Structured data first. Schema markup, JSON-LD, clean OpenGraph tags. This is the content layer agents actually read. If your product pages don’t have machine-readable pricing, availability, and specs, you’re invisible to agent shoppers.
Add llms.txt. It takes ten minutes. Create a /llms.txt file that tells LLMs where your most useful resources live. Over 600 sites have done this already. It’s the new robots.txt, but instead of “go away” it says “here’s the good stuff.”
Build an MCP server. If you have an API, wrap it in MCP. Anthropic, OpenAI, Google, and Microsoft clients all support the protocol. This is how agents will interact with your service natively, without scraping your UI.

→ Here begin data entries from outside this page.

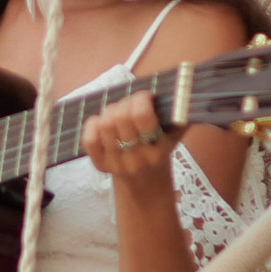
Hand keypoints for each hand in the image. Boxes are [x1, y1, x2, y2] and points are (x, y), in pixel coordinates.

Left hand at [81, 90, 176, 209]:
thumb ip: (181, 112)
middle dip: (125, 103)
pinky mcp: (100, 165)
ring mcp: (117, 164)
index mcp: (158, 149)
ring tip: (119, 114)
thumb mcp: (176, 132)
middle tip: (131, 105)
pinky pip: (89, 139)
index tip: (146, 97)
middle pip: (121, 117)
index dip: (141, 99)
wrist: (145, 181)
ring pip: (105, 125)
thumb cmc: (161, 146)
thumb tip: (182, 90)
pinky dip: (93, 125)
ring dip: (110, 112)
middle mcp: (137, 160)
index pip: (141, 116)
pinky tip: (103, 123)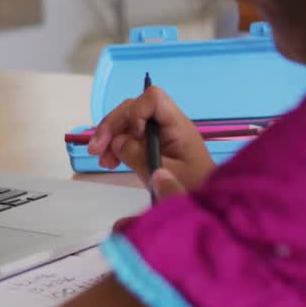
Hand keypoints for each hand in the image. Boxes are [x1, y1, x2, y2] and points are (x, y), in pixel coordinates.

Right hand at [87, 86, 213, 194]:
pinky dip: (117, 146)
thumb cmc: (193, 189)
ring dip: (110, 137)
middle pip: (133, 109)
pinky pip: (131, 137)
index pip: (153, 99)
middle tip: (95, 151)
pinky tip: (110, 162)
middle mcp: (168, 124)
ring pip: (128, 123)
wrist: (210, 207)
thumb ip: (139, 156)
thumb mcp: (163, 175)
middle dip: (112, 126)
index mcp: (177, 126)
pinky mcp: (155, 145)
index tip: (130, 137)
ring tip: (102, 161)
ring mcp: (160, 134)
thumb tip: (117, 142)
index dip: (135, 112)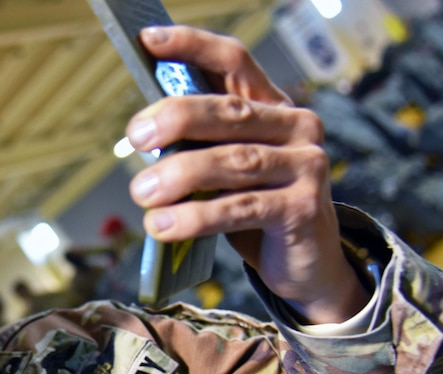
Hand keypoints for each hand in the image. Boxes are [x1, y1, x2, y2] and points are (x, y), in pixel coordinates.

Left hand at [126, 25, 368, 323]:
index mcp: (273, 106)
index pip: (234, 61)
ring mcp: (306, 166)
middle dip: (176, 118)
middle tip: (135, 135)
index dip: (192, 46)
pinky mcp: (303, 209)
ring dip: (180, 175)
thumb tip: (145, 134)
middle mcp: (297, 127)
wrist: (307, 264)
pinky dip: (196, 217)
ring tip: (141, 193)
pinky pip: (241, 208)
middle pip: (230, 111)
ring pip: (234, 162)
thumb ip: (199, 147)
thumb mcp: (226, 173)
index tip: (148, 40)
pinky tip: (162, 225)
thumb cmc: (256, 210)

Rethink your metrics. Traffic is no longer a proxy for interest. An agent visiting your site 38,000 times doesn’t mean you have 38,000 interested customers. You need to distinguish agent traffic from human traffic and measure what agents actually do: transactions, API calls, data retrieved.

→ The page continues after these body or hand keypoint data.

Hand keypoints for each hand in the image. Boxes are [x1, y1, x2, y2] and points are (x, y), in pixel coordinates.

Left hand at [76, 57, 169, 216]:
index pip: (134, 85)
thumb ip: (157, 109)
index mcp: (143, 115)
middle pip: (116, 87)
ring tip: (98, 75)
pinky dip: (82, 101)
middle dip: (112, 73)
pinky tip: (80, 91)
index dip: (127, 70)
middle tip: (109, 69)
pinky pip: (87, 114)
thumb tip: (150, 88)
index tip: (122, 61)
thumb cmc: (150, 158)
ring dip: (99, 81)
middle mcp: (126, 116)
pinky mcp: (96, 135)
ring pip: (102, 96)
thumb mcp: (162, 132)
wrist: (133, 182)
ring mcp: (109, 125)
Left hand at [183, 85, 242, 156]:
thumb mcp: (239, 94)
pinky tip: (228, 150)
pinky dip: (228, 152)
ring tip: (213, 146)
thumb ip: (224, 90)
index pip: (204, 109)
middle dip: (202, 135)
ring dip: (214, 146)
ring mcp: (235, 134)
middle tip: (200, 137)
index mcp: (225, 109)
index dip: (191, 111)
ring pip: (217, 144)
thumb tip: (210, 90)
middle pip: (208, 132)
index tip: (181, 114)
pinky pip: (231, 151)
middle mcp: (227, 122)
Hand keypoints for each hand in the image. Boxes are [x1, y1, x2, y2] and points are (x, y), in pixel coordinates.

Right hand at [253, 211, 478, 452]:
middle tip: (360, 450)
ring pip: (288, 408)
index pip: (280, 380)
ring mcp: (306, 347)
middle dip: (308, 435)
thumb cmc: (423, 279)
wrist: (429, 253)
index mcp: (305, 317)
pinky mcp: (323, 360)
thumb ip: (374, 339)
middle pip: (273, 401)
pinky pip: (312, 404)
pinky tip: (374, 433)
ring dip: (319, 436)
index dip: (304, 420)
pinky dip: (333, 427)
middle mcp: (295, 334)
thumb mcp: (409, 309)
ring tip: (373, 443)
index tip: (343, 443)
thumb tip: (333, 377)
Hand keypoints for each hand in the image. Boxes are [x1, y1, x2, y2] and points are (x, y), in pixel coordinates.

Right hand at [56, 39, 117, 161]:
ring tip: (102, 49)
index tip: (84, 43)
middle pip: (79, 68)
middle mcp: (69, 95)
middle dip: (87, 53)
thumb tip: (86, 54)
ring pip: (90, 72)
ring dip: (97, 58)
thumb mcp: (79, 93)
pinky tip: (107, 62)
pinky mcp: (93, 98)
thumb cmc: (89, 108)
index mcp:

Plan for agent authentication. Visa and Mastercard are already building trust frameworks. If your business involves transactions, you’ll need a way to verify that the agent placing an order is authorized to act on behalf of a real customer.
The visual web isn’t going away tomorrow. Humans still browse. But the share of your traffic that sees your CSS is shrinking every quarter, and the share that reads your structured data is growing. Design for both.
Your Homework
Go to your website’s analytics right now. Look at your traffic. Filter for known bot user agents. The number will be higher than you expect.
Then add a llms.txt file to your site root. Ten minutes. Tell the agents where the good stuff is.
The web is being rebuilt. You can watch, or you can leave the light on for your new visitors.
They won’t see it. But they’ll know it’s there.